MiDAR provides different functions for run-order drift correction, differing by the employed smoothing algorithm. These functions can be categorized into functions that are either more suited for QC or study sample-based drift correction.
The data must be provided via a MidarExperiment object, whereby raw
data that was imported or processed data can be corrected, such as
intensity
or conc
values.
These drift correction functions have various options for customization, please refer the manual page on Drift and Batch Correction for more details.
Import data
In this tutorial, we import pre-calculcated raw oncentration values
from a CSV file. This file must contain a column with batch information
(batch_id
) if batch-wise correction should be applied, see
import_data_csv()
for more information.
library(midar)
myexp <- midar::MidarExperiment()
myexp <- import_data_csv(
myexp,
path = "smooth-testdata.csv",
variable_name = "conc",
import_metadata = TRUE)
QC-based smoothing
Now we apply a QC-based drift correction using cubic spline. See
correct_drift_cubicspline()
for more information.
mexp_drift <- correct_drift_cubicspline(
myexp,
batch_wise = FALSE,
variable = "conc",
ref_qc_types = "BQC",
recalc_trend_after = TRUE)
#> ℹ Applying `conc` drift correction...
#> ✔ Drift correction was applied to 3 of 3 features (across all batches).

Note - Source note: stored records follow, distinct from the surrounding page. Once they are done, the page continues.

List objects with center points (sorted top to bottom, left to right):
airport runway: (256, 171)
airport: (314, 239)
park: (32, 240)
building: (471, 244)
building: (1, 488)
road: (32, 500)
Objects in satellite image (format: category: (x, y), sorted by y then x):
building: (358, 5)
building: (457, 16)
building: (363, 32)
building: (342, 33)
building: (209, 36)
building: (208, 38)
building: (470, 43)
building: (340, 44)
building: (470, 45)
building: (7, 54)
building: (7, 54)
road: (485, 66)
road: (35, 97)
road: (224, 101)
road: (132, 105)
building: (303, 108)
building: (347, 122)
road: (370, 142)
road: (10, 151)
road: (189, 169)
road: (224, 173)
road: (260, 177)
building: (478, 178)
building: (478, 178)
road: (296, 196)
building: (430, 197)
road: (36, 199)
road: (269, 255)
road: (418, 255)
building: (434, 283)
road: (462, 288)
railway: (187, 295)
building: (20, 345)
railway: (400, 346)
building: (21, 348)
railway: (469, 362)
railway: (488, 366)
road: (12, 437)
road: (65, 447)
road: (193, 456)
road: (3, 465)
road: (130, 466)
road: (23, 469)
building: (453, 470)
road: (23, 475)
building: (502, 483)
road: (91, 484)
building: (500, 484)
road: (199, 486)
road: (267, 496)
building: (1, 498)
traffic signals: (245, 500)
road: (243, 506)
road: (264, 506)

#> ℹ The median CV change of all features in study samples was -4.69% (range: -8.21% to 1.17%). The median absolute CV of all features decreased from 30.56% to 28.52%.
Next, we inspect the data before and after the correction. We observe that the green trendline follows the QC samples (in red). After the correction, the trend has been fully smoothed out, resulting in a straight line.

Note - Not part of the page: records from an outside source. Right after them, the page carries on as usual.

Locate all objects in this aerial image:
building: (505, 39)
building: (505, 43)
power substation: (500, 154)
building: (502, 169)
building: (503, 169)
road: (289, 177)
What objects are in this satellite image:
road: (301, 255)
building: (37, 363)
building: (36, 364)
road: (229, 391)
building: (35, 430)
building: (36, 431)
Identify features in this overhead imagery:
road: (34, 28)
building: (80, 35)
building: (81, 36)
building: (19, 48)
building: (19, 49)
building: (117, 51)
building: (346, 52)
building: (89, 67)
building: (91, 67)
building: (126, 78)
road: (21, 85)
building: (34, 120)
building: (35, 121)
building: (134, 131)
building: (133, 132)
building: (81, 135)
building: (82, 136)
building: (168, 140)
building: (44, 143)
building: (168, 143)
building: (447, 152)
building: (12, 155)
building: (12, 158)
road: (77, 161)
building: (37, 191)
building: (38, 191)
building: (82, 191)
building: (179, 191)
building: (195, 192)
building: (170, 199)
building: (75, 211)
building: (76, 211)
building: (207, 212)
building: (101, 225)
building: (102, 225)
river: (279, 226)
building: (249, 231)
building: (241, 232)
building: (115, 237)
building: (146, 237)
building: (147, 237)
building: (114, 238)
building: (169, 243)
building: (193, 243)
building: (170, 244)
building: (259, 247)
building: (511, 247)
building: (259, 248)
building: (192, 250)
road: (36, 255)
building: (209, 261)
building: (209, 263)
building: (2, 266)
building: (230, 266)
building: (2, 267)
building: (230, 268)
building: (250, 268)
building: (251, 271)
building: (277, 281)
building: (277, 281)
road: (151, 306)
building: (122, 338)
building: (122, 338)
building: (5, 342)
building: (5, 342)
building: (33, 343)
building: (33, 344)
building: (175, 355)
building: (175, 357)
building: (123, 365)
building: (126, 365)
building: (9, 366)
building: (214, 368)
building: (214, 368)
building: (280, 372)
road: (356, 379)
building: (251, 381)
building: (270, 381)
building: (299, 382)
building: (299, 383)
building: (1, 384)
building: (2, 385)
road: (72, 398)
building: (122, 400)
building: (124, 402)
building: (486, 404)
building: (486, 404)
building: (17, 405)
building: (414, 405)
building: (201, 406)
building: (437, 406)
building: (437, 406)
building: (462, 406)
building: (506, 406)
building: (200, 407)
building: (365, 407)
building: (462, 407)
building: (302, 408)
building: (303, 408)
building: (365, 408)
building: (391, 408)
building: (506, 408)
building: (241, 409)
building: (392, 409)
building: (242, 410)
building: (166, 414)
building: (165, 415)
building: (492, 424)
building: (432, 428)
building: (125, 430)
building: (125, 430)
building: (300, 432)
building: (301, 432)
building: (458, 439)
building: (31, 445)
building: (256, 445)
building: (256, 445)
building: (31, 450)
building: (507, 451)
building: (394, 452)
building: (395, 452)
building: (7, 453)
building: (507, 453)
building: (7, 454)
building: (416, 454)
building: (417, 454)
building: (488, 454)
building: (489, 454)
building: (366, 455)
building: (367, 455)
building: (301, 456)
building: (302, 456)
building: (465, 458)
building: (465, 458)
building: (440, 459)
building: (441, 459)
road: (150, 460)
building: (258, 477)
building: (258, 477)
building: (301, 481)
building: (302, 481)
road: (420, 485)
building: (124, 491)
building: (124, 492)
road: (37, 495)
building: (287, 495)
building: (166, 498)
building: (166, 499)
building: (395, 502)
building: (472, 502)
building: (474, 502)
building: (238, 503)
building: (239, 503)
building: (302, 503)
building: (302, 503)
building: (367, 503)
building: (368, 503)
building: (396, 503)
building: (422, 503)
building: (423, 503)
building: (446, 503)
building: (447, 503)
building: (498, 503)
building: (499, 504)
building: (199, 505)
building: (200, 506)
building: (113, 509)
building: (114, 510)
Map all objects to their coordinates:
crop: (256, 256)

plot_runscatter(mexp_drift, variable = "conc_before", qc_types = c("BQC", "SPL"),
rows_page = 1, cols_page = 3, show_trend = TRUE)
plot_runscatter(mexp_drift, variable = "conc", qc_types = c("BQC", "SPL"),
rows_page = 1, cols_page = 3, show_trend = TRUE)
Sample trend-based smoothing
Above, we observe that the QC samples do not fully represent the trends of the study samples. This discrepancy can occur when the QC samples, which often based on pooled samples, differ in handling or properties from the study samples.
We therefore now try a sample-based drift correction gaussian kernel
smoothing. See correct_drift_gaussiankernel)
for more
information.
mexp_drift <- correct_drift_gaussiankernel(
myexp,
variable = "conc",
kernel_size = 10,
batch_wise = FALSE,
ref_qc_types = "SPL",
recalc_trend_after = TRUE)
#> ℹ Applying `conc` drift correction...
#> ✔ Drift correction was applied to 3 of 3 features (across all batches).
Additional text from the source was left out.